NGINX Just Stop Working
-
I have NGINX running on an Ubuntu 20.04 instance. It runs nothing but NGINX and is hosted on hyper-v server. Everything is running with all updates applied.
The issue is that NGINX will randomly just stop routing requests. Websites and services are going offline and looking at the NGINX logs (/var/log/nginx) as well as the syslog doesn't show any errors but when I check to see if the NGINX service is running, it shows as stopped. All I have to do is reboot the Ubuntu server and everything works again (restarting NGINX service doesn't always fix the issue but a server reboot works every time). No other change required, just a reboot.
It's proxying for only a dozen sites and services and traffic is not that high. Looking at resource utilization doesn't indicate there are problems there.
I'm already running auto reboots every night but these random stops continue to happen (before someone asks, no, the issues are not correlated with the reboot schedule). Before I enable debug logging, I thought I'd reach out here to see if anyone else had experienced this before and how you might have fixed it. Should I be looking elsewhere for details on what might be causing this?
-
What do the logs say leading up to it stopping?
-
What does error.log say?
Are you running certbot?
-
Sorry, running out the door for a client. I'll grab the logs and post the contents this weekend.
I am running certbot for Let's Encrypt.
-
@NashBrydges Since nginx is running, this should return ok, but you might want to try a
nginx -t
-
-
@Obsolesce Yes, all packages are up to date.
-
Here is the only entry in the NGINX error log for the last time NGINX stopped.
2021/01/08 22:34:03 [error] 847#847: *195 access forbidden by rule, client: 195.154.63.222, server: plextrack.jpslconsulting.ca, request: "GET / HTTP/1.1", host: "plextrack.jpslconsulting.ca"
The Let's Encrypt log shows no activity immediately before the outage.
Syslog also shows no errors. It has entries from 3AM to 3:155AM and 9:59PM to 10:02PM on the day of the last incident however the outage occurred between 7:06PM and 10:00PM so the only related entries in this log are at the time the outage was discovered and Ubuntu restarted.
-
I also ran the NGINX test and all looks good.
-
certbot.timer failing?
https://stackoverflow.com/a/52967898 -
@black3dynamite I'm not seeing any evidence of this failing in the letsencrypt.log file syslog or nginx logs (both access and error). Would those logs be elsewhere? Obviously I don't want to have to manually renew certs.
-
@NashBrydges letsencrypt.log is the only one I'm aware of. Actually are using systemd to renew your certs or cronjob?
-
@black3dynamite systemd...
-
@NashBrydges said in NGINX Just Stop Working:
I also ran the NGINX test and all looks good.

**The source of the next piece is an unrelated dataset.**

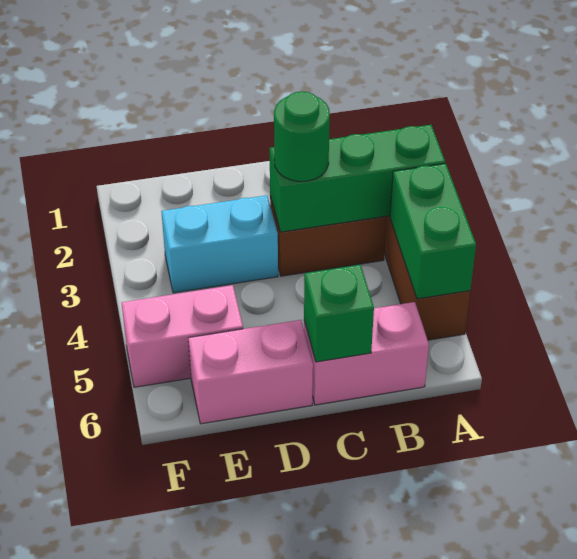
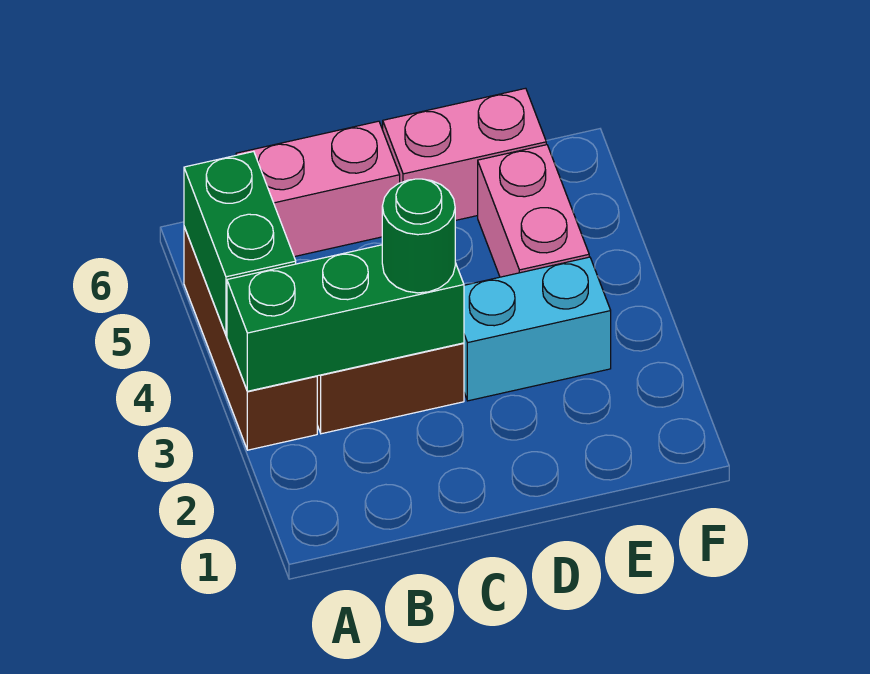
green brick C6 level 2 -> none
pink brick E5:F5 level 1 -> pink brick E4:E5 level 1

If they weren't it wouldn't even start up.
-
@NashBrydges said in NGINX Just Stop Working:
Here is the only entry in the NGINX error log for the last time NGINX stopped.
The error log is where it records HTTP errors, not Nginx software errors.
-
@scottalanmiller Well at this point I'm looking at any log that has "error" in the name. Lol
-
@NashBrydges said in NGINX Just Stop Working:
@scottalanmiller Well at this point I'm looking at any log that has "error" in the name. Lol
This should show you what there is for Nginx itself....
grep nginx /var/log/messages
-
@scottalanmiller said in NGINX Just Stop Working:
grep nginx /var/log/messages
/var/log/messages
Does not exist.
-
@NashBrydges said in NGINX Just Stop Working:
@scottalanmiller said in NGINX Just Stop Working:
grep nginx /var/log/messages
/var/log/messages
Does not exist.
Oh sorry, use Ubuntu's log. That's RHELs.
-
@scottalanmiller said in NGINX Just Stop Working:
@NashBrydges said in NGINX Just Stop Working:
Here is the only entry in the NGINX error log for the last time NGINX stopped.
The error log is where it records HTTP errors, not Nginx software errors.
Which is useful for in a case I've seen where the service was started by other means, and showed all addresses were already in use.